- Title card
- Directed by: David Lynch
- Edited by: Noriko Miyakawa
- Release date: February 4, 2013;
- Running time: 8 minutes
- Countries: France United States

= Idem Paris =

2013 film by David Lynch

Idem Paris is a 2013 documentary short film, directed by David Lynch. Filmed at the eponymous Idem Paris, a fine art printing studio in Paris, France, and "virtually wordless", it documents the lithographic process. The film was edited by Noriko Miyakawa and mixed by Dean Hurley.

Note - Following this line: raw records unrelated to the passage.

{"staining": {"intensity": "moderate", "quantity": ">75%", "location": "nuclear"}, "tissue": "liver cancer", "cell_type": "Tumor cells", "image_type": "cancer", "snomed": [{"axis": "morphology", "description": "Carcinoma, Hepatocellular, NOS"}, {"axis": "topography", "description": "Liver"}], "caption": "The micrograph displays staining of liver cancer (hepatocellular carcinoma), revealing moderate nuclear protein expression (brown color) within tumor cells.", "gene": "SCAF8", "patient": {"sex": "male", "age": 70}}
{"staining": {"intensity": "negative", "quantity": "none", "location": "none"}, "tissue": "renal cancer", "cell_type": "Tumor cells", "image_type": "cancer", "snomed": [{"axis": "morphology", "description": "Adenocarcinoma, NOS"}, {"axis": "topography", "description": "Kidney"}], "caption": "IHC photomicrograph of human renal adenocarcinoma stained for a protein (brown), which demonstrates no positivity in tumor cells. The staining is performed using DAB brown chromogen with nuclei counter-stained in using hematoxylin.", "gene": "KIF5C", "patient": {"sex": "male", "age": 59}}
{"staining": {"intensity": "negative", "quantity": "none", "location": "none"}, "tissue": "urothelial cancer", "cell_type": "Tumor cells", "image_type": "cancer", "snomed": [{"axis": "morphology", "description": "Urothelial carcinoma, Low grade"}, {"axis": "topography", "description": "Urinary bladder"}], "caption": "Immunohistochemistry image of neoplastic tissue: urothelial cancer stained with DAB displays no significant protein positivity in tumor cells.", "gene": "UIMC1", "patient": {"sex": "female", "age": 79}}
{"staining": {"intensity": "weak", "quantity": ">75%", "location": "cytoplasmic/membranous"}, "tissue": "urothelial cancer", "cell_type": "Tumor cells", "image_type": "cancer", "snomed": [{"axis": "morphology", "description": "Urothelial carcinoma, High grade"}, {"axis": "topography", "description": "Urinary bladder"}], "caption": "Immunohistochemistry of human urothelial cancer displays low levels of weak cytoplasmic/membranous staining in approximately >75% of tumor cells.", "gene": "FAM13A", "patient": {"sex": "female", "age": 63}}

Idem Paris was shot on high definition digital video, presented in black-and-white and released on YouTube. Critics drew comparisons between Idem Paris and Lynch's debut feature film, 1977's Eraserhead, noting that both had "high-contrast black and white images, the focus on specific machinery, and the clanking and hissing array of sounds."

== Background ==

Describing the background of the film, Lynch said:

Hervé Chandès from the Fondation Cartier brought me over to Idem and introduced me to Patrice Forest. I see this incredible place, and I get the opportunity to work there. And this was like a dream! It just opened up this brand-new world of the lithography and the magic of lithography, the magic of the stones. And it was a great, great thing! This thing of lithography, this channel of lithography opened up and a bunch of ideas came flowing out and it led to about a hundred lithographs. I will say that Idem printing studio has a unique, very special mood, and it is so conducive to creating. Patrice has the greatest attitude for all the artists and he creates this space of freedom and this joy of creating. It's so beautiful! And I think the place is very important—in other words, the same stone could be moved to another place, and I think that the work that comes out would be different. It's a combination of the stone, the place, the people, this mood, and out comes these certain ideas.